Limboto, Gorontalo – Kepala Badan Keuangan Kabupaten Gorontalo, Dr. Abdul Manaf Dunggio, M.Si., bersama Kepala Bidang Akuntansi dan Kepala Bidang Aset menghadiri Rapat Kerja Nasional (Rakernas) Akuntansi dan Pelaporan Keuangan Pemerintah Tahun 2018 di Gedung Dhanapala Kementerian Keuangan Jl. Senen Raya No 1 Jakarta, Kamis (20/9/ 2018). Rakernas bertemakan “Pengelolaan Keuangan Negara yang Sehat untuk Indonesia Kuat” yang dibuka langsung oleh Menteri Keuangan RI, Sri Mulyani Indrawati ini juga dihadiri oleh dua menteri negara, yakni Menteri Perdagangan, Enggartiasto Lukita, dan Menteri Perindustrian, Airlangga Hartarto.
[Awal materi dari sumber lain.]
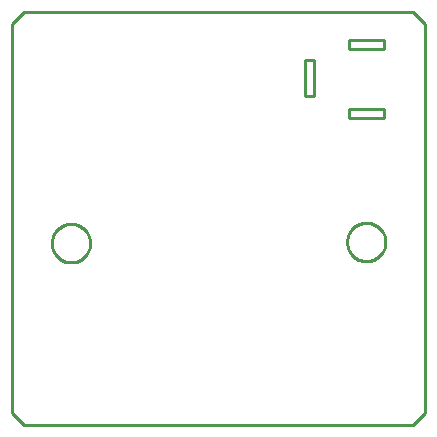
<source format=gko>
G04 EAGLE Gerber RS-274X export*
G75*
%MOMM*%
%FSLAX34Y34*%
%LPD*%
%IN*%
%IPPOS*%
%AMOC8*
5,1,8,0,0,1.08239X$1,22.5*%
G01*
%ADD10C,0.254000*%


D10*
X0Y10000D02*
X10000Y0D01*
X340000Y0D01*
X350000Y10000D01*
X350000Y340000D01*
X340000Y350000D01*
X10000Y350000D01*
X0Y340000D01*
X0Y10000D01*
X248000Y279000D02*
X256000Y279000D01*
X256000Y309000D01*
X248000Y309000D01*
X248000Y279000D01*
X285000Y260000D02*
X315000Y260000D01*
X315000Y268000D01*
X285000Y268000D01*
X285000Y260000D01*
X285000Y318000D02*
X315000Y318000D01*
X315000Y326000D01*
X285000Y326000D01*
X285000Y318000D01*
X316250Y154468D02*
X316180Y153406D01*
X316042Y152352D01*
X315834Y151308D01*
X315559Y150280D01*
X315217Y149273D01*
X314809Y148290D01*
X314339Y147336D01*
X313807Y146414D01*
X313216Y145530D01*
X312568Y144686D01*
X311867Y143886D01*
X311114Y143133D01*
X310314Y142432D01*
X309470Y141784D01*
X308586Y141193D01*
X307664Y140661D01*
X306710Y140191D01*
X305727Y139783D01*
X304720Y139441D01*
X303692Y139166D01*
X302648Y138958D01*
X301594Y138820D01*
X300532Y138750D01*
X299468Y138750D01*
X298406Y138820D01*
X297352Y138958D01*
X296308Y139166D01*
X295280Y139441D01*
X294273Y139783D01*
X293290Y140191D01*
X292336Y140661D01*
X291414Y141193D01*
X290530Y141784D01*
X289686Y142432D01*
X288886Y143133D01*
X288133Y143886D01*
X287432Y144686D01*
X286784Y145530D01*
X286193Y146414D01*
X285661Y147336D01*
X285191Y148290D01*
X284783Y149273D01*
X284441Y150280D01*
X284166Y151308D01*
X283958Y152352D01*
X283820Y153406D01*
X283750Y154468D01*
X283750Y155532D01*
X283820Y156594D01*
X283958Y157648D01*
X284166Y158692D01*
X284441Y159720D01*
X284783Y160727D01*
X285191Y161710D01*
X285661Y162664D01*
X286193Y163586D01*
X286784Y164470D01*
X287432Y165314D01*
X288133Y166114D01*
X288886Y166867D01*
X289686Y167568D01*
X290530Y168216D01*
X291414Y168807D01*
X292336Y169339D01*
X293290Y169809D01*
X294273Y170217D01*
X295280Y170559D01*
X296308Y170834D01*
X297352Y171042D01*
X298406Y171180D01*
X299468Y171250D01*
X300532Y171250D01*
X301594Y171180D01*
X302648Y171042D01*
X303692Y170834D01*
X304720Y170559D01*
X305727Y170217D01*
X306710Y169809D01*
X307664Y169339D01*
X308586Y168807D01*
X309470Y168216D01*
X310314Y167568D01*
X311114Y166867D01*
X311867Y166114D01*
X312568Y165314D01*
X313216Y164470D01*
X313807Y163586D01*
X314339Y162664D01*
X314809Y161710D01*
X315217Y160727D01*
X315559Y159720D01*
X315834Y158692D01*
X316042Y157648D01*
X316180Y156594D01*
X316250Y155532D01*
X316250Y154468D01*
X66250Y153468D02*
X66180Y152406D01*
X66042Y151352D01*
X65834Y150308D01*
X65559Y149280D01*
X65217Y148273D01*
X64809Y147290D01*
X64339Y146336D01*
X63807Y145414D01*
X63216Y144530D01*
X62568Y143686D01*
X61867Y142886D01*
X61114Y142133D01*
X60314Y141432D01*
X59470Y140784D01*
X58586Y140193D01*
X57664Y139661D01*
X56710Y139191D01*
X55727Y138783D01*
X54720Y138441D01*
X53692Y138166D01*
X52648Y137958D01*
X51594Y137820D01*
X50532Y137750D01*
X49468Y137750D01*
X48406Y137820D01*
X47352Y137958D01*
X46308Y138166D01*
X45280Y138441D01*
X44273Y138783D01*
X43290Y139191D01*
X42336Y139661D01*
X41414Y140193D01*
X40530Y140784D01*
X39686Y141432D01*
X38886Y142133D01*
X38133Y142886D01*
X37432Y143686D01*
X36784Y144530D01*
X36193Y145414D01*
X35661Y146336D01*
X35191Y147290D01*
X34783Y148273D01*
X34441Y149280D01*
X34166Y150308D01*
X33958Y151352D01*
X33820Y152406D01*
X33750Y153468D01*
X33750Y154532D01*
X33820Y155594D01*
X33958Y156648D01*
X34166Y157692D01*
X34441Y158720D01*
X34783Y159727D01*
X35191Y160710D01*
X35661Y161664D01*
X36193Y162586D01*
X36784Y163470D01*
X37432Y164314D01*
X38133Y165114D01*
X38886Y165867D01*
X39686Y166568D01*
X40530Y167216D01*
X41414Y167807D01*
X42336Y168339D01*
X43290Y168809D01*
X44273Y169217D01*
X45280Y169559D01*
X46308Y169834D01*
X47352Y170042D01*
X48406Y170180D01*
X49468Y170250D01*
X50532Y170250D01*
X51594Y170180D01*
X52648Y170042D01*
X53692Y169834D01*
X54720Y169559D01*
X55727Y169217D01*
X56710Y168809D01*
X57664Y168339D01*
X58586Y167807D01*
X59470Y167216D01*
X60314Y166568D01*
X61114Y165867D01*
X61867Y165114D01*
X62568Y164314D01*
X63216Y163470D01*
X63807Y162586D01*
X64339Y161664D01*
X64809Y160710D01*
X65217Y159727D01*
X65559Y158720D01*
X65834Y157692D01*
X66042Y156648D01*
X66180Y155594D01*
X66250Y154532D01*
X66250Y153468D01*
M02*

</source>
Selain talkshow, acara tahunan yang diselenggarakan oleh Direktorat Jendral Perbendaharaan Kementerian Keuangan ini juga diisi dengan penyerahan penghargaan (award) kepada entitas Kementerian Negara/Lembaga dan Pemerintah Daerah (Provinsi, Kota, dan Kabupaten) yang mendapat opini terbaik, Wajar Tanpa Pengecualian (WTP) dari Badan Pemeriksa Keuangan (BPK) minimal 5 (lima) kali berturut-turut.

Kabupaten Gorontalo adalah Satu di antara 8 daerah terbaik

Diantara 93 penerima penghargaan, Kabupaten Gorontalo termasuk ke dalam delapan pemerintah daerah yang menerima penghargaan karena mampu meraih WTP sebanyak 8 (delapan) kali. Opini WTP atau Wajar Tanpa Pengecualian sendiri merupakan hasil penilaian Badan Pemeriksa Keuangan (BPK) tentang kewajaran laporan keuangan daerah untuk mewujudkan penyelenggaraan keuangan yang transparan dan akuntabel. Audit BPK memberikan jaminan dan kepercayaan bagi para pengguna laporan, antara lain DPRD, investor, pemberi hibah, mahasiswa, dan masyarakat Gorontalo secara umum, bahwa laporan keuangan telah disusun berdasarkan standar akuntansi dan peraturan yang berlaku serta bebas dari kesalahan yang sifatnya material. Ke depan, Kepala Badan Keuangan Kabupaten Gorontalo bersama jajaran eselon serta semua stafnya telah berkomitmen untuk terus mempertahankan opini WTP dari BPK RI ini guna menjaga sekaligus meningkatkan kepercayaan masyarakat atas lembaga yang dipimpinnya.